— Start of DATA SECTION —

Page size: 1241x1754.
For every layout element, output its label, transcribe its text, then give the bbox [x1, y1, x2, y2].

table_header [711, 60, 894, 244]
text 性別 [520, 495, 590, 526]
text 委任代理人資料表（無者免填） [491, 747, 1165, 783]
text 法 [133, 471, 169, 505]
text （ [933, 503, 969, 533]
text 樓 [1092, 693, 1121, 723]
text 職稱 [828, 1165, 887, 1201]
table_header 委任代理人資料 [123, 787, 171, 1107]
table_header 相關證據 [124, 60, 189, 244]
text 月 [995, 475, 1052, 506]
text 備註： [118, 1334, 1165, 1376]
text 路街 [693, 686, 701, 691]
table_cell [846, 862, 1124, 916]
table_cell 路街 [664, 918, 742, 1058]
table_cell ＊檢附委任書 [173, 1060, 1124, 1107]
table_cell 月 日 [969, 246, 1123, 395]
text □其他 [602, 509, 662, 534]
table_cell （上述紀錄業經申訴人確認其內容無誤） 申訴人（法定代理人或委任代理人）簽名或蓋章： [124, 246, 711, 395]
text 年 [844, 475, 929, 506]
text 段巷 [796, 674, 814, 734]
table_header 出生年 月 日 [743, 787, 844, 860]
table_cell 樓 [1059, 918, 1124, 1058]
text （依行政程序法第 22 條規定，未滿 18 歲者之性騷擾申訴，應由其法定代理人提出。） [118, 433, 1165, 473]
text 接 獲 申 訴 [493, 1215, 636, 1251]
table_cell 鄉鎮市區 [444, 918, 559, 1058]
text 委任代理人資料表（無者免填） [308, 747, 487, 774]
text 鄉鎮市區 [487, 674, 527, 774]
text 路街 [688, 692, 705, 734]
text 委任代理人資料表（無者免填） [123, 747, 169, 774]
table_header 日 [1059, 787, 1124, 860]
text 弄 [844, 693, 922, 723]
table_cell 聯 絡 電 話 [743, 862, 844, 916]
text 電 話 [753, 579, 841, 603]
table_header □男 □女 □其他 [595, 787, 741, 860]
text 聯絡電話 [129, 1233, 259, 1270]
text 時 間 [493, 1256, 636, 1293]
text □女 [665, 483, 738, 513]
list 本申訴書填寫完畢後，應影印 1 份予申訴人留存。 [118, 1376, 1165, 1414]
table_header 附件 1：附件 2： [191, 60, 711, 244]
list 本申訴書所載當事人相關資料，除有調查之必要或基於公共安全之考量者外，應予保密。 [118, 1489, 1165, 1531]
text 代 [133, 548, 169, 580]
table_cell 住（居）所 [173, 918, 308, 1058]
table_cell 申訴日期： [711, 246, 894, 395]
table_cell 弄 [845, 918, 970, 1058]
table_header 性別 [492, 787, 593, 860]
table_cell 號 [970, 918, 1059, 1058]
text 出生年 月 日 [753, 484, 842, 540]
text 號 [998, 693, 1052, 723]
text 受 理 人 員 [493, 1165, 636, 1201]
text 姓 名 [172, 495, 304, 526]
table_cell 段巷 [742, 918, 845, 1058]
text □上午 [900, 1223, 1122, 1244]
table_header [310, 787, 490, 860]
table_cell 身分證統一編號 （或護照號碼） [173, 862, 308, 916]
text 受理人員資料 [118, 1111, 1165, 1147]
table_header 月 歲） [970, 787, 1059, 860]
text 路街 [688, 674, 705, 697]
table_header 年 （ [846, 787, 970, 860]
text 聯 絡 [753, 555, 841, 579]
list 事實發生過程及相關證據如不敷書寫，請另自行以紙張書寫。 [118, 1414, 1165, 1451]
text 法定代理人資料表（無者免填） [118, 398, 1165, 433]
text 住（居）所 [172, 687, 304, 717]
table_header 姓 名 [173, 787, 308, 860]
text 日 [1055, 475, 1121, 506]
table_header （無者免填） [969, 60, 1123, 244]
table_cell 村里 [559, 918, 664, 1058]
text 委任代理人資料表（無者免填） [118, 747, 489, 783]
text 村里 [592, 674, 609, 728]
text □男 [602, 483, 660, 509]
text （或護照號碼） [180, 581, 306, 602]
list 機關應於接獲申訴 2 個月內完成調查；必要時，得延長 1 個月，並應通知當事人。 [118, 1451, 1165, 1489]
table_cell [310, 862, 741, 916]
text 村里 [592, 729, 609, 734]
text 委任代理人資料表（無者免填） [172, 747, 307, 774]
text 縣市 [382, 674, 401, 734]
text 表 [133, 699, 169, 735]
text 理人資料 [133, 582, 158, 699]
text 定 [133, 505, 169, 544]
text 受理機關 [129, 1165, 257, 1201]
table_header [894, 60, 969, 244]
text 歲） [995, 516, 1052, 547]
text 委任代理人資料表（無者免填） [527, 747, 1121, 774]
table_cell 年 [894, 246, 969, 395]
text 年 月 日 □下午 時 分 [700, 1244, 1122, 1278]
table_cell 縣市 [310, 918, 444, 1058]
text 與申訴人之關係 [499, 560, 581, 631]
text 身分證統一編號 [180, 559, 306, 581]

— End of DATA SECTION —

• _STATED EXERCISE_
Update the listing above by changing every "委任代理人" to "受託代理人". Give all lines again with nothing else altered.

• _RESULT BELOW_
Page size: 1241x1754.
For every layout element, output its label, transcribe its text, then give the bbox [x1, y1, x2, y2].

table_header [711, 60, 894, 244]
text 性別 [520, 495, 590, 526]
text 受託代理人資料表（無者免填） [491, 747, 1165, 783]
text 法 [133, 471, 169, 505]
text （ [933, 503, 969, 533]
text 樓 [1092, 693, 1121, 723]
text 職稱 [828, 1165, 887, 1201]
table_header 受託代理人資料 [123, 787, 171, 1107]
table_header 相關證據 [124, 60, 189, 244]
text 月 [995, 475, 1052, 506]
text 備註： [118, 1334, 1165, 1376]
text 路街 [693, 686, 701, 691]
table_cell [846, 862, 1124, 916]
table_cell 路街 [664, 918, 742, 1058]
table_cell ＊檢附委任書 [173, 1060, 1124, 1107]
table_cell 月 日 [969, 246, 1123, 395]
text □其他 [602, 509, 662, 534]
table_cell （上述紀錄業經申訴人確認其內容無誤） 申訴人（法定代理人或受託代理人）簽名或蓋章： [124, 246, 711, 395]
text 年 [844, 475, 929, 506]
text 段巷 [796, 674, 814, 734]
table_header 出生年 月 日 [743, 787, 844, 860]
table_cell 樓 [1059, 918, 1124, 1058]
text （依行政程序法第 22 條規定，未滿 18 歲者之性騷擾申訴，應由其法定代理人提出。） [118, 433, 1165, 473]
text 接 獲 申 訴 [493, 1215, 636, 1251]
table_cell 鄉鎮市區 [444, 918, 559, 1058]
text 受託代理人資料表（無者免填） [308, 747, 487, 774]
text 鄉鎮市區 [487, 674, 527, 774]
text 路街 [688, 692, 705, 734]
text 受託代理人資料表（無者免填） [123, 747, 169, 774]
table_header 日 [1059, 787, 1124, 860]
text 弄 [844, 693, 922, 723]
table_cell 聯 絡 電 話 [743, 862, 844, 916]
text 電 話 [753, 579, 841, 603]
table_header □男 □女 □其他 [595, 787, 741, 860]
text 聯絡電話 [129, 1233, 259, 1270]
text 時 間 [493, 1256, 636, 1293]
text □女 [665, 483, 738, 513]
list 本申訴書填寫完畢後，應影印 1 份予申訴人留存。 [118, 1376, 1165, 1414]
table_header 附件 1：附件 2： [191, 60, 711, 244]
list 本申訴書所載當事人相關資料，除有調查之必要或基於公共安全之考量者外，應予保密。 [118, 1489, 1165, 1531]
text 代 [133, 548, 169, 580]
table_cell 住（居）所 [173, 918, 308, 1058]
table_cell 申訴日期： [711, 246, 894, 395]
table_cell 弄 [845, 918, 970, 1058]
table_header 性別 [492, 787, 593, 860]
table_cell 號 [970, 918, 1059, 1058]
text 出生年 月 日 [753, 484, 842, 540]
text 號 [998, 693, 1052, 723]
text 受 理 人 員 [493, 1165, 636, 1201]
text 姓 名 [172, 495, 304, 526]
table_cell 段巷 [742, 918, 845, 1058]
text □上午 [900, 1223, 1122, 1244]
table_header [310, 787, 490, 860]
table_cell 身分證統一編號 （或護照號碼） [173, 862, 308, 916]
text 受理人員資料 [118, 1111, 1165, 1147]
table_header 月 歲） [970, 787, 1059, 860]
text 路街 [688, 674, 705, 697]
table_header 年 （ [846, 787, 970, 860]
text 聯 絡 [753, 555, 841, 579]
list 事實發生過程及相關證據如不敷書寫，請另自行以紙張書寫。 [118, 1414, 1165, 1451]
text 法定代理人資料表（無者免填） [118, 398, 1165, 433]
text 住（居）所 [172, 687, 304, 717]
table_header 姓 名 [173, 787, 308, 860]
text 日 [1055, 475, 1121, 506]
table_header （無者免填） [969, 60, 1123, 244]
table_cell 村里 [559, 918, 664, 1058]
text 受託代理人資料表（無者免填） [118, 747, 489, 783]
text 村里 [592, 674, 609, 728]
text □男 [602, 483, 660, 509]
text （或護照號碼） [180, 581, 306, 602]
list 機關應於接獲申訴 2 個月內完成調查；必要時，得延長 1 個月，並應通知當事人。 [118, 1451, 1165, 1489]
table_cell [310, 862, 741, 916]
text 村里 [592, 729, 609, 734]
text 受託代理人資料表（無者免填） [172, 747, 307, 774]
text 縣市 [382, 674, 401, 734]
text 表 [133, 699, 169, 735]
text 理人資料 [133, 582, 158, 699]
text 定 [133, 505, 169, 544]
text 受理機關 [129, 1165, 257, 1201]
table_header [894, 60, 969, 244]
text 歲） [995, 516, 1052, 547]
text 受託代理人資料表（無者免填） [527, 747, 1121, 774]
table_cell 年 [894, 246, 969, 395]
text 年 月 日 □下午 時 分 [700, 1244, 1122, 1278]
table_cell 縣市 [310, 918, 444, 1058]
text 與申訴人之關係 [499, 560, 581, 631]
text 身分證統一編號 [180, 559, 306, 581]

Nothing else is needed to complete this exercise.